- [Source excerpt]:
◇ ◇ ◇ ◇ ◇ ◇ ◇
The spring boot way: 

@EnableAutoConfiguration
@Configuration
@PropertySource(value = { "classpath:/properties/config.default.json" }, factory=SpringBootTest.JsonLoader.class )
public class SpringBootTest extends SpringBootServletInitializer {

    @Bean
    public Object test(Environment e) {
        System.out.println(e.getProperty("test"));
        return new Object();
    }


    public static void main(String[] args) {
        SpringApplication.run(SpringBootTest.class);
    }

    public static class JsonLoader implements PropertySourceFactory {

        @Override
        public org.springframework.core.env.PropertySource<?> createPropertySource(String name,
                EncodedResource resource) throws IOException {
            Map readValue = new ObjectMapper().readValue(resource.getInputStream(), Map.class);
            return new MapPropertySource("json-source", readValue);
        }

    }
}

Define your own PropertySourceFactory and hook it in via the @PropertySource annotation. Read the resource, set the properties, use them anywhere.
◇ ◇ ◇ ◇ ◇ ◇ ◇
- [Set tasks]:
**A)** From the Spring Boot snippet, extract the section from "public static class" up to and including "use them anywhere.".
**B)** In the Spring Boot snippet, what file path does the @PropertySource annotation point to?
**C)** Name every distinct annotation used in the Spring Boot snippet.
The material that comes next is from a different source than the Spring Boot snippet.
◇ ◇ ◇ ◇ ◇ ◇ ◇
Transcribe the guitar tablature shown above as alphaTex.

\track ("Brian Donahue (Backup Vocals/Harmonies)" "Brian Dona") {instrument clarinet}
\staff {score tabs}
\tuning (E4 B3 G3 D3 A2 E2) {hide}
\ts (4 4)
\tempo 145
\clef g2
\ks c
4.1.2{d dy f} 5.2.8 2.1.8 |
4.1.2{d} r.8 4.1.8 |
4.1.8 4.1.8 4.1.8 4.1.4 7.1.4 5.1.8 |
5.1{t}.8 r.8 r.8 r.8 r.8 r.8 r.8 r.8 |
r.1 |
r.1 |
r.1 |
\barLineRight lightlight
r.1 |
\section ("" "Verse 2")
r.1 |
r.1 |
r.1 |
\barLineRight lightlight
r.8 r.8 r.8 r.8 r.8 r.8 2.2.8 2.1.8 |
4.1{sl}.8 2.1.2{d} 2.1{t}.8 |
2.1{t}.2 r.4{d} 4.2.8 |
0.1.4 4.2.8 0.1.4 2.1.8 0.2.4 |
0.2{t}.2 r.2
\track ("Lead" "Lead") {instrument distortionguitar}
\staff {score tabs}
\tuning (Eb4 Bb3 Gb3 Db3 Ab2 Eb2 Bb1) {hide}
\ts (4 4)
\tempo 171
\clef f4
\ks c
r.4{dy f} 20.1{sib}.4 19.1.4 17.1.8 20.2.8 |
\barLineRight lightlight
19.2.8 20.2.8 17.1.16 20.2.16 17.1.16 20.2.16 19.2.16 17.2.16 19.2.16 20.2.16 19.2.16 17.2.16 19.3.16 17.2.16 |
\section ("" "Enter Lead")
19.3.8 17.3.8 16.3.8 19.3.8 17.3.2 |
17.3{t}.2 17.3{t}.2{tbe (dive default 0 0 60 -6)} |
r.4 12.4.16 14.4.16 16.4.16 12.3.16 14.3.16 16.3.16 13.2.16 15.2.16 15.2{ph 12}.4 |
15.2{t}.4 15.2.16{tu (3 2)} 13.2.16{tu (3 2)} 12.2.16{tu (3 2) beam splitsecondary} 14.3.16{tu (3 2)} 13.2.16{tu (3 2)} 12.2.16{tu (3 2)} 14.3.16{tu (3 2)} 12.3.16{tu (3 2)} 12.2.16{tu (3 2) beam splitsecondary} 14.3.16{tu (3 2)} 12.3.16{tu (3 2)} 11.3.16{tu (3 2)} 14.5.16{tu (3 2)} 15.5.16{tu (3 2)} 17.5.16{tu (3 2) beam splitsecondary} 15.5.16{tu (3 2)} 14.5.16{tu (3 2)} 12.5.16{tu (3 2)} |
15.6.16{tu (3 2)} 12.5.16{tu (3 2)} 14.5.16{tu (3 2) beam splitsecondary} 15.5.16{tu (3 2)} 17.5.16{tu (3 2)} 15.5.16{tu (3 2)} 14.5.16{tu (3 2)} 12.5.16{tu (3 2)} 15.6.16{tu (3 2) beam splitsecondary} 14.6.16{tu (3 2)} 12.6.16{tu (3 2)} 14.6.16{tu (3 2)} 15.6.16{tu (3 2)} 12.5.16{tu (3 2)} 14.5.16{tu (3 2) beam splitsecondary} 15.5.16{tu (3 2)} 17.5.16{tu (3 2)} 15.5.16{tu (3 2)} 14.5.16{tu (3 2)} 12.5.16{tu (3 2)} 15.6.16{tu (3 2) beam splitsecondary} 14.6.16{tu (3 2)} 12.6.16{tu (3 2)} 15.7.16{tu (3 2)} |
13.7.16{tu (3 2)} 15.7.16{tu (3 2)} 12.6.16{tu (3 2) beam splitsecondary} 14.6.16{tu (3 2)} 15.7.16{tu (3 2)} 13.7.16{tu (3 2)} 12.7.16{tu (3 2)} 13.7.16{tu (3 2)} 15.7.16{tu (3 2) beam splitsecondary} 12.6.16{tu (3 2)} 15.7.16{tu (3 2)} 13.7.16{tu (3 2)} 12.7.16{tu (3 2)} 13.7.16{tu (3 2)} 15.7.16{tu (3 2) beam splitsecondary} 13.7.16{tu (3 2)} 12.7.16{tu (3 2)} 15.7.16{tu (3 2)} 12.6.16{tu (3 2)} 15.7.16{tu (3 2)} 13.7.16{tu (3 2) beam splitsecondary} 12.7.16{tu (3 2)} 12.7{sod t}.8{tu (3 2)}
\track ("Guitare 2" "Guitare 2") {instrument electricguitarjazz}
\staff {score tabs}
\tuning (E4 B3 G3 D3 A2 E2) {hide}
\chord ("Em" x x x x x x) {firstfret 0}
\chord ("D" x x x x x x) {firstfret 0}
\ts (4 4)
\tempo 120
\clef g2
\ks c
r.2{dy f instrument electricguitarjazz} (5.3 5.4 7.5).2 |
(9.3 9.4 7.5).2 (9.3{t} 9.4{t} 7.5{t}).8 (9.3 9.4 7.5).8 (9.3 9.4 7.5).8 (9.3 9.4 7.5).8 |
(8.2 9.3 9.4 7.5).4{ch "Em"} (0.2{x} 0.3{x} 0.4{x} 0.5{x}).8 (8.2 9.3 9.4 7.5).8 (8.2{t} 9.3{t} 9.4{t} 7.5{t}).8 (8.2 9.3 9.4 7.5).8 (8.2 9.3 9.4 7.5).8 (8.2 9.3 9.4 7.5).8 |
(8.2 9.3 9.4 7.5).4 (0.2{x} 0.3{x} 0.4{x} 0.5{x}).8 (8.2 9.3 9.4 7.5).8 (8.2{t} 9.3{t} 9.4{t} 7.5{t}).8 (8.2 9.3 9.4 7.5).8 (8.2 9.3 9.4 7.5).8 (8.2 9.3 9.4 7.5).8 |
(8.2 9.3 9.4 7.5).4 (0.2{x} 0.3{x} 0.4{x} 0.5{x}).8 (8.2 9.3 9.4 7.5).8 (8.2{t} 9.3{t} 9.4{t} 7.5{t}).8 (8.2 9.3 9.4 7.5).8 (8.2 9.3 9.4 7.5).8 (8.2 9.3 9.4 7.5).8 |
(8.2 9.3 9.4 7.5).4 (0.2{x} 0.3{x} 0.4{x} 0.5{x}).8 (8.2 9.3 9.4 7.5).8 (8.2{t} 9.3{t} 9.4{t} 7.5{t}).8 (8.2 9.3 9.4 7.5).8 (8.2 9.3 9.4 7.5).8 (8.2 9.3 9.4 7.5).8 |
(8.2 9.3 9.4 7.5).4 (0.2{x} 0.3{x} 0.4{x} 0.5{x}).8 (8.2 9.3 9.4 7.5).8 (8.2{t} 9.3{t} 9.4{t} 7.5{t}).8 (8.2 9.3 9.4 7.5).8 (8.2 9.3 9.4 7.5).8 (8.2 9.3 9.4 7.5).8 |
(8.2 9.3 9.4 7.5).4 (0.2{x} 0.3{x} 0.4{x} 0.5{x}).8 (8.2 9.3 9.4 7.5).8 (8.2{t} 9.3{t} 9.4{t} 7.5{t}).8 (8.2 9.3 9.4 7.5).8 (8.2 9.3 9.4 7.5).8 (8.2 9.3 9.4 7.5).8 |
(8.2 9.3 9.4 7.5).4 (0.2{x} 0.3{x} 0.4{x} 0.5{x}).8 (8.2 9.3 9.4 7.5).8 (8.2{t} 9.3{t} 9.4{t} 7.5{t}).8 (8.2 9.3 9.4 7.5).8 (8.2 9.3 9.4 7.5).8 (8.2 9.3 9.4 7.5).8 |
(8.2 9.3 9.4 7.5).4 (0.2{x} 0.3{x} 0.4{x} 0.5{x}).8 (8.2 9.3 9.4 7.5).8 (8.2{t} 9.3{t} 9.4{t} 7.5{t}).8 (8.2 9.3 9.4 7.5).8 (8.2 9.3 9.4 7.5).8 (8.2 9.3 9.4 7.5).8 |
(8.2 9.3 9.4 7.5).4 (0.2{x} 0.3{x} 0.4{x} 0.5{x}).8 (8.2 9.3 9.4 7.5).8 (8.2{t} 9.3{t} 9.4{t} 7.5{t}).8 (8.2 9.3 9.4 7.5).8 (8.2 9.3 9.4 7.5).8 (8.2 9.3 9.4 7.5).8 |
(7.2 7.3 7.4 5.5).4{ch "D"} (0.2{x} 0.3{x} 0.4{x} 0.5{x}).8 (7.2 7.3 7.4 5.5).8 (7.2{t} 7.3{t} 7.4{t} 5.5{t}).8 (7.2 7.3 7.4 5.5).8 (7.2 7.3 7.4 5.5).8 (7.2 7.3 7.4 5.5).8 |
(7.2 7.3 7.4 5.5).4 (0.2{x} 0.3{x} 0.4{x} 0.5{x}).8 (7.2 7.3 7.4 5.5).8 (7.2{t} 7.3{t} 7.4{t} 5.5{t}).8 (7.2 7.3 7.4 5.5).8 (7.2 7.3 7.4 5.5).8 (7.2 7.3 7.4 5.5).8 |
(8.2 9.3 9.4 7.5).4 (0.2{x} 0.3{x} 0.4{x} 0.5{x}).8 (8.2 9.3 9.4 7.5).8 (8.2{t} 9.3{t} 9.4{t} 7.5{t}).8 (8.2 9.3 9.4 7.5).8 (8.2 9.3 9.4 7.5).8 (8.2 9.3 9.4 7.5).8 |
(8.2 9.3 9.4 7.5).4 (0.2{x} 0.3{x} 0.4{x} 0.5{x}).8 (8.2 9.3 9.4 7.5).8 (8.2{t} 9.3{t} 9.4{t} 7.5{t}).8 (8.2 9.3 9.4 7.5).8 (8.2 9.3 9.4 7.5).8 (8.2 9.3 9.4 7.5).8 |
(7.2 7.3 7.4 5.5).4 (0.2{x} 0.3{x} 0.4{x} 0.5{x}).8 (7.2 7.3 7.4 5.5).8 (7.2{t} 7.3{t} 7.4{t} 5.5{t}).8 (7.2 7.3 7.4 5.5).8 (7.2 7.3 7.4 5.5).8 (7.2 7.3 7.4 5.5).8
◇ ◇ ◇ ◇ ◇ ◇ ◇
- [In response]:
**A)**
public static class JsonLoader implements PropertySourceFactory {

        @Override
        public org.springframework.core.env.PropertySource<?> createPropertySource(String name,
                EncodedResource resource) throws IOException {
            Map readValue = new ObjectMapper().readValue(resource.getInputStream(), Map.class);
            return new MapPropertySource("json-source", readValue);
        }

    }
}

Define your own PropertySourceFactory and hook it in via the @PropertySource annotation. Read the resource, set the properties, use them anywhere.

**B)** classpath:/properties/config.default.json

**C)** @EnableAutoConfiguration, @Configuration, @PropertySource, @Bean, @Override